**Your assignment:**
Report every line in the records below that contains the word "neque", and copy each of those lines in full. Case counts.

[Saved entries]
● ● ● ● ●

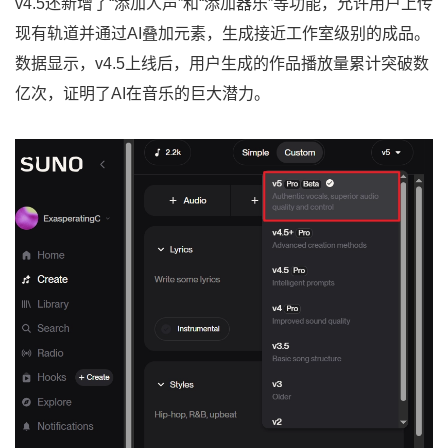
v4.5还新增了“添加人声”和“添加器乐”等功能，允许用户上传
现有轨道并通过AI叠加元素，生成接近工作室级别的成品。
数据显示，v4.5上线后，用户生成的作品播放量累计突破数
亿次，证明了AI在音乐的巨大潜力。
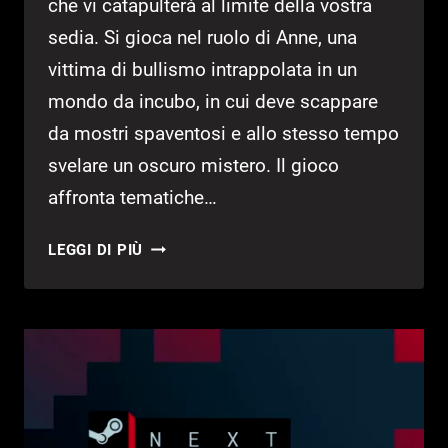
che vi catapulterà al limite della vostra
sedia. Si gioca nel ruolo di Anne, una
vittima di bullismo intrappolata in un
mondo da incubo, in cui deve scappare
da mostri spaventosi e allo stesso tempo
svelare un oscuro mistero. Il gioco
affronta tematiche…
UNFOLLOW
LEGGI DI PIÙ
–
USCITA
NUOVA
DEMO
SU
STEAM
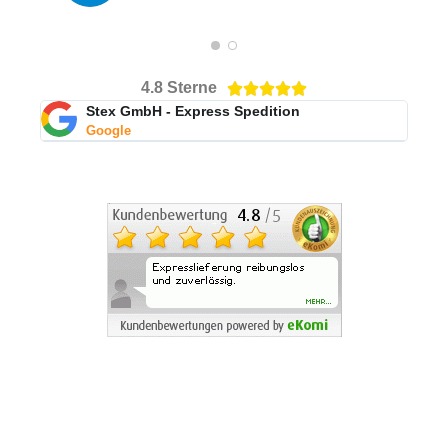
4.8 Sterne





Stex GmbH - Express Spedition
Google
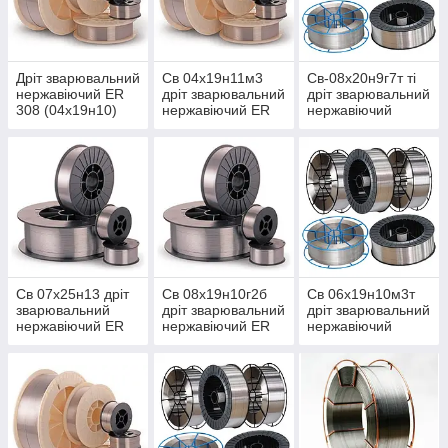
Дріт зварювальний
Св 04х19н11м3
Св-08х20н9г7т ті
нержавіючий ER
дріт зварювальний
дріт зварювальний
308 (04х19н10)
нержавіючий ER
нержавіючий
316
Св 07х25н13 дріт
Св 08х19н10г2б
Св 06х19н10м3т
зварювальний
дріт зварювальний
дріт зварювальний
нержавіючий ER
нержавіючий ER
нержавіючий
309
347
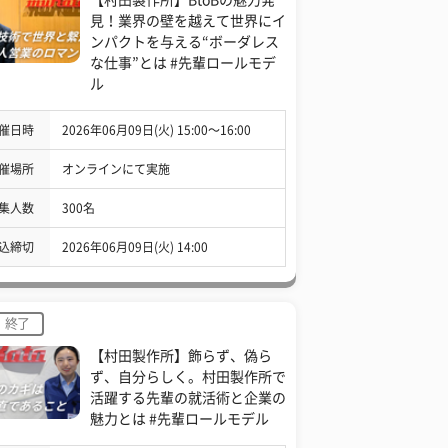
見！業界の壁を越えて世界にイ
ンパクトを与える“ボーダレス
な仕事”とは #先輩ロールモデ
ル
催日時
2026年06月09日(火) 15:00〜16:00
催場所
オンラインにて実施
集人数
300名
込締切
2026年06月09日(火) 14:00
終了
【村田製作所】飾らず、偽ら
ず、自分らしく。村田製作所で
活躍する先輩の就活術と企業の
魅力とは #先輩ロールモデル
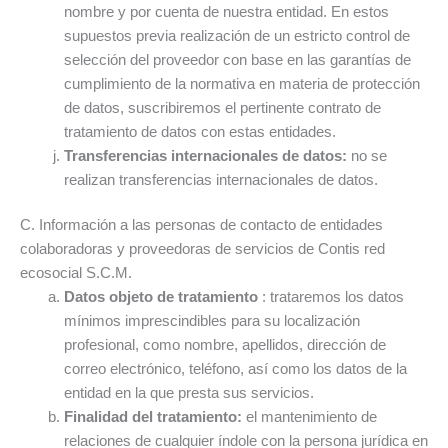
nombre y por cuenta de nuestra entidad. En estos
supuestos previa realización de un estricto control de
selección del proveedor con base en las garantías de
cumplimiento de la normativa en materia de protección
de datos, suscribiremos el pertinente contrato de
tratamiento de datos con estas entidades.
Transferencias internacionales de datos:
no se
realizan transferencias internacionales de datos.
C. Información a las personas de contacto de entidades
colaboradoras y proveedoras de servicios de Contis red
ecosocial S.C.M.
Datos objeto de tratamiento
: trataremos los datos
mínimos imprescindibles para su localización
profesional, como nombre, apellidos, dirección de
correo electrónico, teléfono, así como los datos de la
entidad en la que presta sus servicios.
Finalidad del tratamiento:
el mantenimiento de
relaciones de cualquier índole con la persona jurídica en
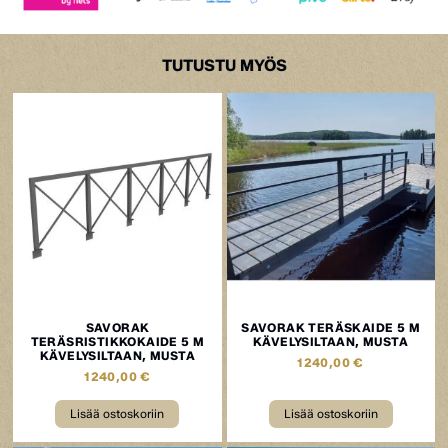
TUTUSTU MYÖS
SAVORAK
SAVORAK TERÄSKAIDE 5 M
TERÄSRISTIKKOKAIDE 5 M
KÄVELYSILTAAN, MUSTA
KÄVELYSILTAAN, MUSTA
1240,00
€
1240,00
€
Lisää ostoskoriin
Lisää ostoskoriin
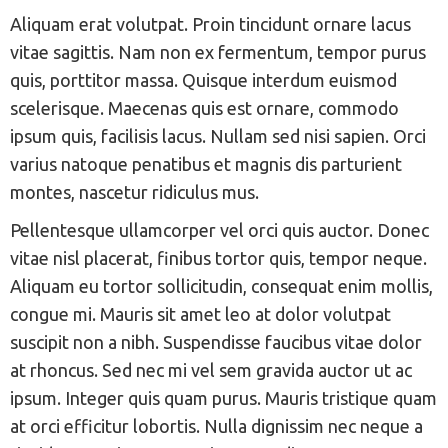
Aliquam erat volutpat. Proin tincidunt ornare lacus
vitae sagittis. Nam non ex fermentum, tempor purus
quis, porttitor massa. Quisque interdum euismod
scelerisque. Maecenas quis est ornare, commodo
ipsum quis, facilisis lacus. Nullam sed nisi sapien. Orci
varius natoque penatibus et magnis dis parturient
montes, nascetur ridiculus mus.
Pellentesque ullamcorper vel orci quis auctor. Donec
vitae nisl placerat, finibus tortor quis, tempor neque.
Aliquam eu tortor sollicitudin, consequat enim mollis,
congue mi. Mauris sit amet leo at dolor volutpat
suscipit non a nibh. Suspendisse faucibus vitae dolor
at rhoncus. Sed nec mi vel sem gravida auctor ut ac
ipsum. Integer quis quam purus. Mauris tristique quam
at orci efficitur lobortis. Nulla dignissim nec neque a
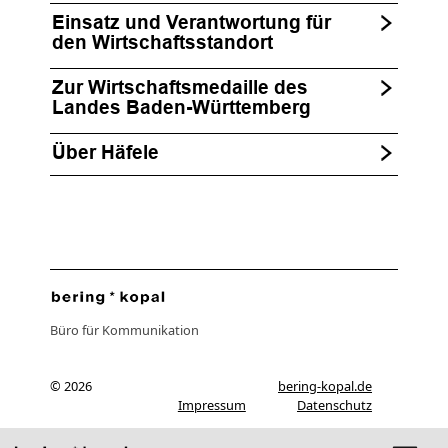
Einsatz und Verantwortung für
den Wirtschaftsstandort
Zur Wirtschaftsmedaille des
Landes Baden-Württemberg
Über Häfele
Büro für Kommunikation
© 2026
bering-kopal.de
Impressum
Datenschutz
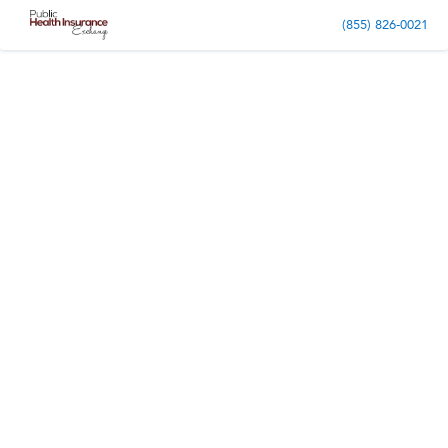
(855) 826-0021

● ● ● ● ●

**Solution to the problem:**
vitae nisl placerat, finibus tortor quis, tempor neque.
at orci efficitur lobortis. Nulla dignissim nec neque a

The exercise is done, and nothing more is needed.